**** TEXTO EXTRAÍDO ****

En el marco del Día de la Internet Segura, expertos en ciberseguridad y protección de datos analizan los riesgos que aparecen cuando la IA deja de ser una herramienta productiva y se convierte en un potencial vector de vulneración de la privacidad.
Recientemente, casos de alto perfil pusieron en evidencia la fragilidad de la privacidad en las redes sociales. Chatbots que funcionan en redes sociales muy populares fueron señalados por facilitar la creación de imágenes íntimas no consentidas (deepfakes) mediante comandos que permiten «desnudar» o alterar fotos de usuarios y menores de edad.
Más allá de la seguridad informática que hay que atender, también retornan dos temas fundamentales: la ética y la responsabilidad. ¿Puede un chatbot que funciona en una red social atender esa clase de solicitudes sin responsabilizarse por sus consecuencias?

**** DATOS REGISTRADOS ****

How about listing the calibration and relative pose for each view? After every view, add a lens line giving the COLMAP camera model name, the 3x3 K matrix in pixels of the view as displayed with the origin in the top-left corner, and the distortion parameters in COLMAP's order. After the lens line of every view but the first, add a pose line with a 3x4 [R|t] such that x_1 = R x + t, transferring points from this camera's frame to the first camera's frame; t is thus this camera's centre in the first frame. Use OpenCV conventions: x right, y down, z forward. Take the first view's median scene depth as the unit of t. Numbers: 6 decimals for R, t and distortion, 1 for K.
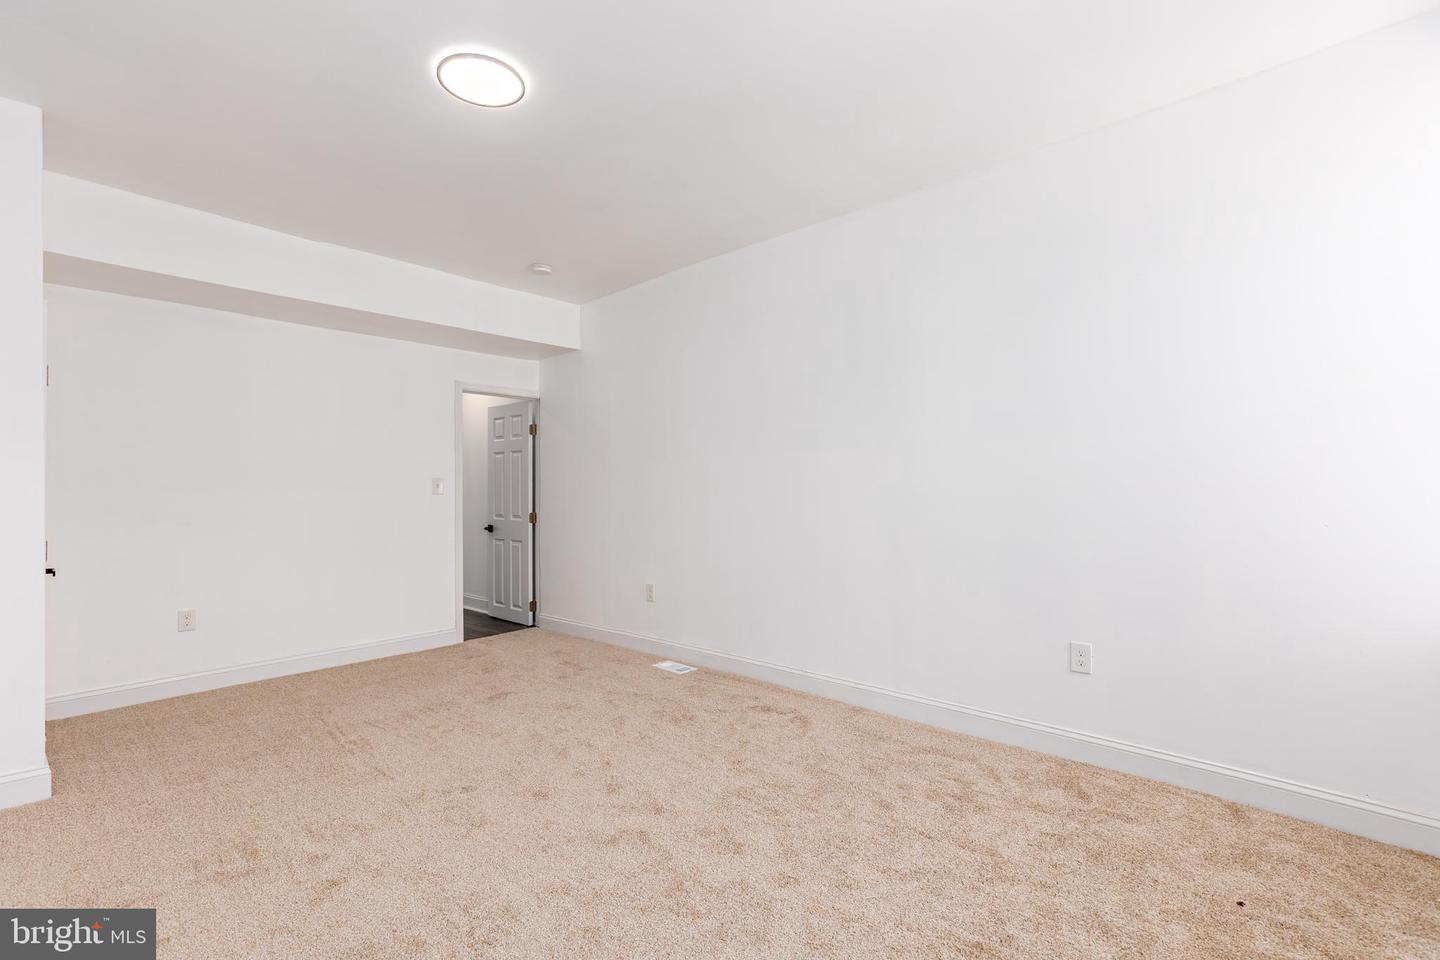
lens RADIAL K [[648.1, 0, 729.4], [0, 648.1, 488.5], [0, 0, 1]] dist [0.007838, -0.000953]
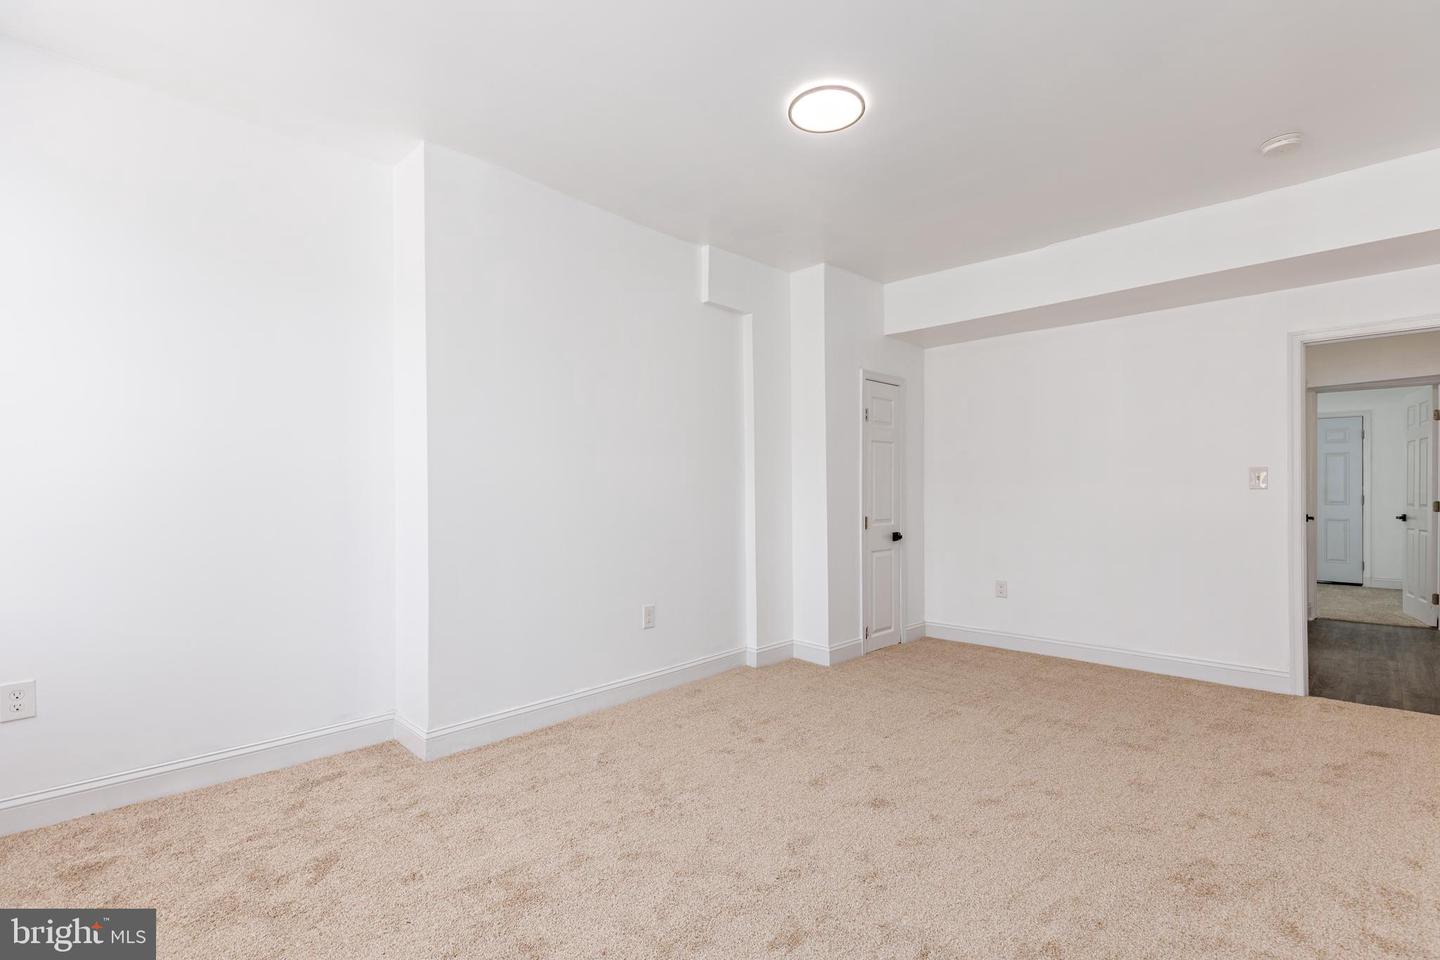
lens RADIAL K [[648.1, 0, 729.4], [0, 648.1, 488.5], [0, 0, 1]] dist [0.007838, -0.000953]
pose [[-0.026308, 0.004039, -0.999646, 0.441951], [0.007574, 0.999964, 0.003841, 0.001398], [0.999625, -0.007471, -0.026338, 0.532987]]
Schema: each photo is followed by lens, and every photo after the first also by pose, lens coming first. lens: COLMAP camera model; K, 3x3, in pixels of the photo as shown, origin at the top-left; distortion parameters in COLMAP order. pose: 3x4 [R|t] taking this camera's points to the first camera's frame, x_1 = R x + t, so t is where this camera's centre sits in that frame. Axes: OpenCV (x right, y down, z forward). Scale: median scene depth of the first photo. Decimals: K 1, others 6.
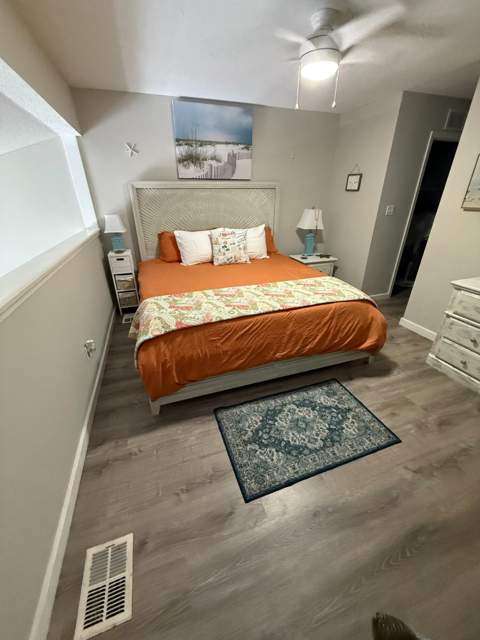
lens RADIAL K [[254.1, 0, 239.8], [0, 254.1, 317.8], [0, 0, 1]] dist [-0.000548, 0.000035]
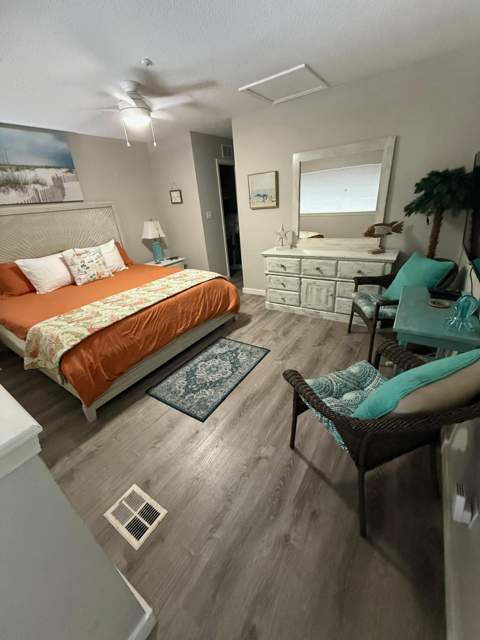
lens RADIAL K [[254.1, 0, 239.8], [0, 254.1, 317.8], [0, 0, 1]] dist [-0.000548, 0.000035]
pose [[0.795031, -0.312147, 0.520087, -0.228120], [0.334921, 0.940774, 0.052658, 0.109220], [-0.505721, 0.132323, 0.852488, -0.238119]]
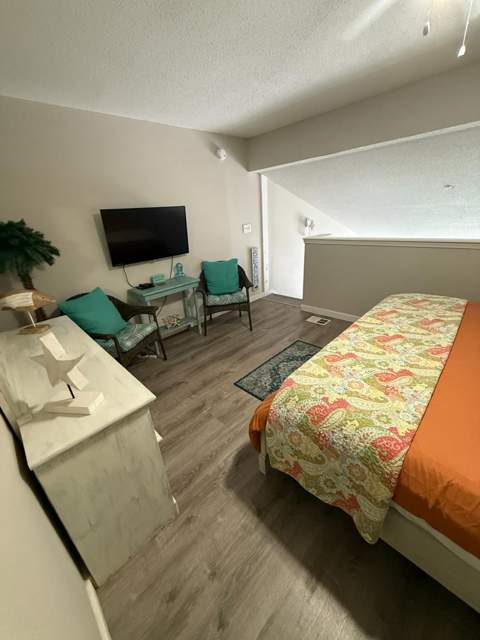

****

## LISTA DE TAREAS
A – Según el texto extraído, ¿en el marco de qué día analizan los expertos los riesgos de la IA para la privacidad?
B – Por favor, copia el fragmento del texto extraído desde "En el marco" hasta "de la privacidad.", ambos incluidos, y cambia "expertos" por "especialistas".
C – Enumera todos los asuntos que nombra el último párrafo del texto extraído: el que hay que atender y los temas fundamentales que retornan.

## RESPUESTAS
A – En el marco del Día de la Internet Segura.

B –
En el marco del Día de la Internet Segura, especialistas en ciberseguridad y protección de datos analizan los riesgos que aparecen cuando la IA deja de ser una herramienta productiva y se convierte en un potencial vector de vulneración de la privacidad.

C –
- La seguridad informática
- La ética
- La responsabilidad